Dataset entries:
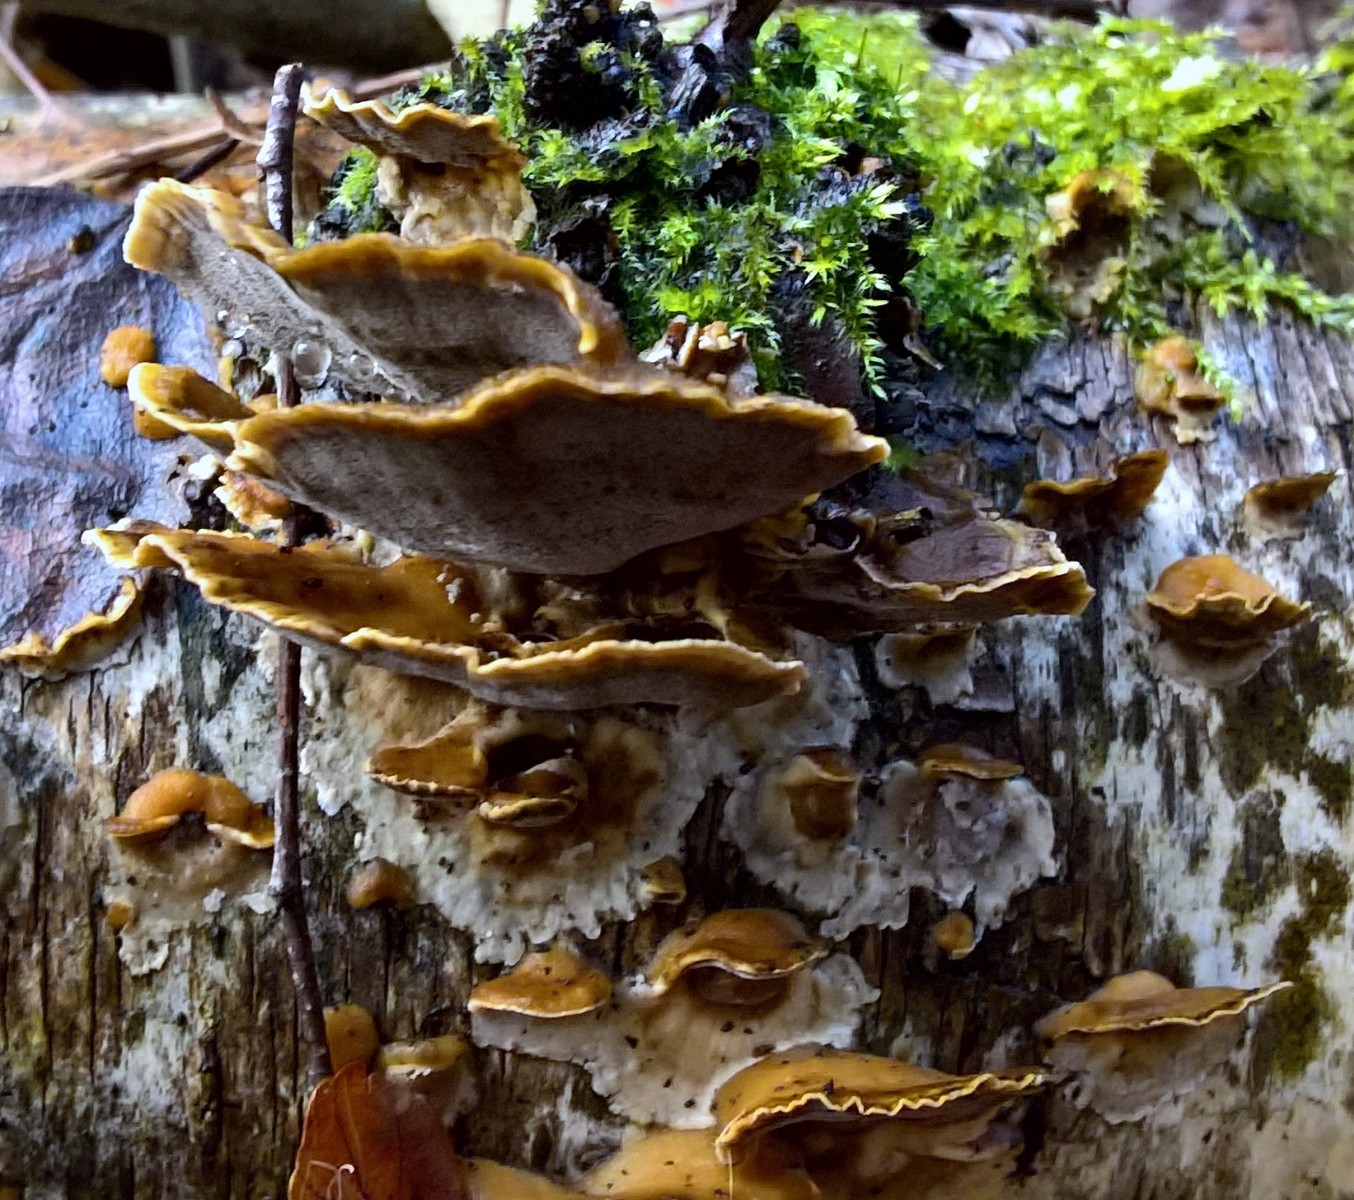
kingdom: Fungi
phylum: Basidiomycota
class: Agaricomycetes
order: Polyporales
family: Phanerochaetaceae
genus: Bjerkandera
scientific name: Bjerkandera adusta
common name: sveden sodporesvamp
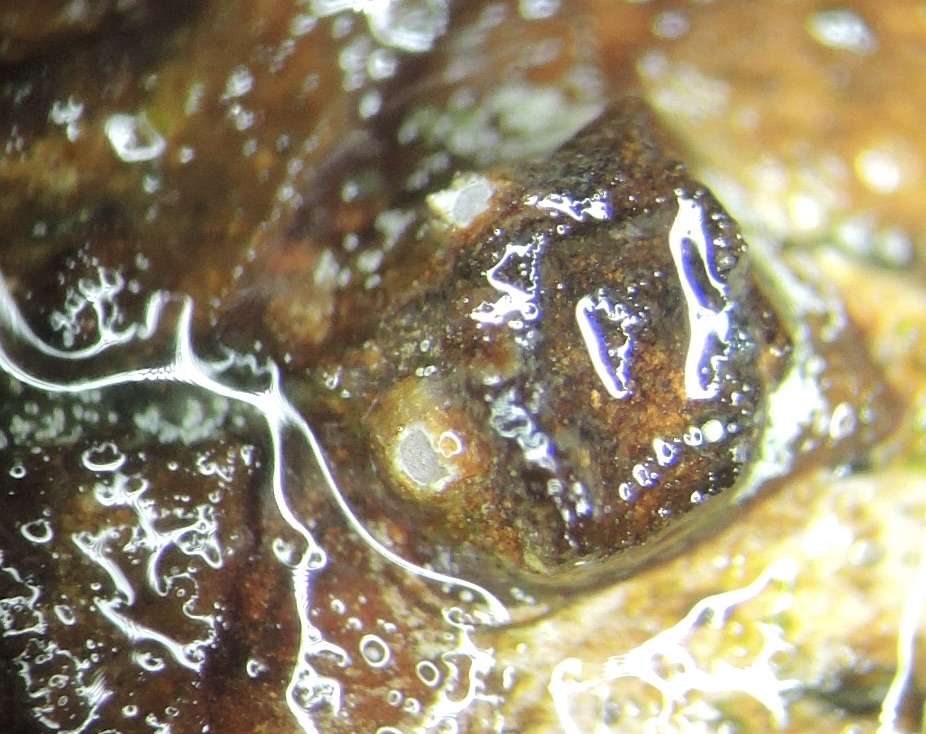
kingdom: Fungi
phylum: Ascomycota
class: Lecanoromycetes
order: Ostropales
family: Stictidaceae
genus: Karstenia
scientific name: Karstenia rhopaloides
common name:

What is required:
Rewrite the listing with "scientific name" changed to "species" wherever it appears, keeping everything else the same and omitting the pictures.

Result:
kingdom: Fungi
phylum: Basidiomycota
class: Agaricomycetes
order: Polyporales
family: Phanerochaetaceae
genus: Bjerkandera
species: Bjerkandera adusta
common name: sveden sodporesvamp
kingdom: Fungi
phylum: Ascomycota
class: Lecanoromycetes
order: Ostropales
family: Stictidaceae
genus: Karstenia
species: Karstenia rhopaloides
common name:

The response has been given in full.